Chris Schulz Published

School Discipline Bill Stumbles In House Education Committee

Two women stand holding coffee cups speaking to each other.
Sen. Amy Grady, R-Mason (left), speaks with Sen. Patricia Rucker, R-Jefferson, on the Senate floor March 4, 2024. Both are sponsors of of SB 614.
Will Price/WV Legislative Photography

School discipline was identified as a key issue coming into this year’s legislative session. But with the session’s end just days away, a key school discipline bill is in question after a contentious committee meeting Monday afternoon. 

Senate Bill 614 aims to expand teachers’ ability to remove disruptive students to the elementary level from grades kindergarten through six. But the bill also has further requirements including suspension of the unruly student and placement in alternative education.

Lindsey McIntosh, general counsel for Kanawha County Schools, brought up several concerns when the Senate Education Committee discussed the bill in February. She was on hand again Monday afternoon in the House Education Committee, and told lawmakers that the bill will create more work for schools and school districts. According to McIntosh, the bill requires a student that has been removed to undergo a risk assessment, a step above what Kanawha County Schools already does.

“What we typically do, unless we’re talking about an expulsion, is we do a Threat Report, which is based on the Virginia model of threat reports,” she said. “It is a scientifically proven model that we evaluate whether or not that threat is transient, meaning it was just language used or if it was something that was substantive, meaning they have an intent to actually do what they stated that they were going to do. Once that threat report comes back as substantive, then we do the risk assessment.”

McIntosh said the county does far more threat reports than risk assessments. 

She further warned legislators that as written, the bill’s required assessment could spell federal legal trouble for schools. McIntosh said the requirement triggers special education protections under the Individuals with Disabilities Education Act, also known as IDEA. Those federal protections are incongruous with the bill’s requirement to remove students from their classroom.

“It’s going to create an ambiguity that is going to lead to litigation, there is no way above that or beyond that,” McIntosh said. “If we have teachers that are asking for these students to be removed, and the law says technically they are protected students under the IDEA, which all of these kids would be because they’re all now triggering ChildFind under this language, then we as a school system have to figure out how to litigate – are we under the IDEA? Or are we complying with the law?”

SB 614’s lead sponsor and Senate Education Chair Sen. Amy Grady, R-Mason, was on hand to defend the bill. She said the bill’s requirements raise the standard for all counties.

“The whole purpose is to remove that child immediately, one to three days, and there have been school systems who say we can’t do a risk assessment, or we can’t do analysis in three days,” Grady said. “Well, you can, you’re just not doing it right now because there’s nobody forcing your hand to get it done right away. And this is kind of what we want to do is make sure we get that done quickly, rather than them dragging their feet for two weeks at a time and saying we don’t have that ready.” 

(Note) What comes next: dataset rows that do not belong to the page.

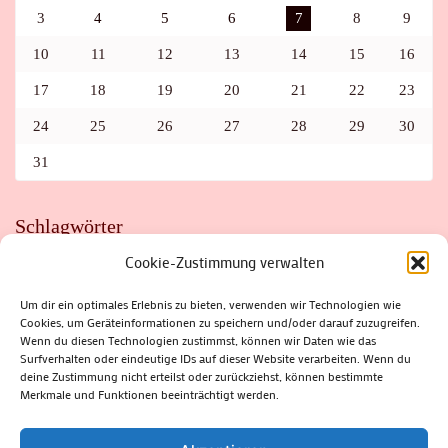
3
4
5
6
7
8
9
10
11
12
13
14
15
16
17
18
19
20
21
22
23
24
25
26
27
28
29
30
31
Schlagwörter
Cookie-Zustimmung verwalten
ADAC
AUTO
AUTOMEILE
BIOSPHÄRENRESERVAT THÜRINGER WALD
BORKENKÄFER
FAHRRAD
FLOHMARKT
FOLK
GEWINNSPIEL
HITZE
Um dir ein optimales Erlebnis zu bieten, verwenden wir Technologien wie
HITZEFALLE AUTO
IRISH DANCE
JAZZ
KABARETT
Cookies, um Geräteinformationen zu speichern und/oder darauf zuzugreifen.
KINDER
KIRMES
KLASSIK
KLEINE SUHLER REIHE
Wenn du diesen Technologien zustimmst, können wir Daten wie das
KRIMI
KULTUR
LESUNG
LOTTO
MEININGEN
PARASITEN
PILZE
SCHLEUSINGEN
SCHULWEG
Surfverhalten oder eindeutige IDs auf dieser Website verarbeiten. Wenn du
SOMMERFERIEN
SPORT
SRH
STADTFEST
deine Zustimmung nicht erteilst oder zurückziehst, können bestimmte
STADTMARKETING
STRASSENSPERRUNG
SUHL
SUHLER FRÜHLING
SUHLER STADTMARKETING
TANZEN
Merkmale und Funktionen beeinträchtigt werden.
THÜRINGENFORST
THÜRINGER WALD
URLAUB
VERANSTALTUNGEN
WALD
WALDBRAND
WINTER
ZELLA-MEHLIS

Grady, a teacher, has consistently said that discipline is the number one issue for teachers, driving them away from the profession and robbing other students of their right to learn. She said SB 614 isn’t perfect, but something needs to be done to help the situation.

“You need more people to help with risk assessments, then so be it. That’s what you do,” Grady said. “You rearrange things. That’s what we do in education, we make do with what we have. And so I think that, that’s the best way we would do it now. And if it seems like there are a lot of referrals and specific counties or specific areas, then we have to revisit that and see what needs to be done.”

Grady said the law can be reassessed moving forward as needed, acknowledging it will not fit every situation.

“We don’t have an answer for everything. I wish we did,” she said. “And I wish that this bill solved every problem we have, it would be so great. I worked so hard to try to make this perfect. And I realized that it’s not perfect, and it’s never going to be perfect. Because let’s face it, every kid is different. Every county is different. Every school is different, every teacher is different. And so it’s not a one size fits all.”

After more than an hour of discussion over the bill’s language and potential changes to ensure compliance with federal requirements, the committee adjourned without taking further action on SB 614. With only four days left in the regular session, the bill’s future is unclear.

Language similar to, but less stringent than, SB 614 is included in House Bill 5262, also known as the Teacher’s Bill of Rights, which has cleared both education committees and is now pending in Senate Finance.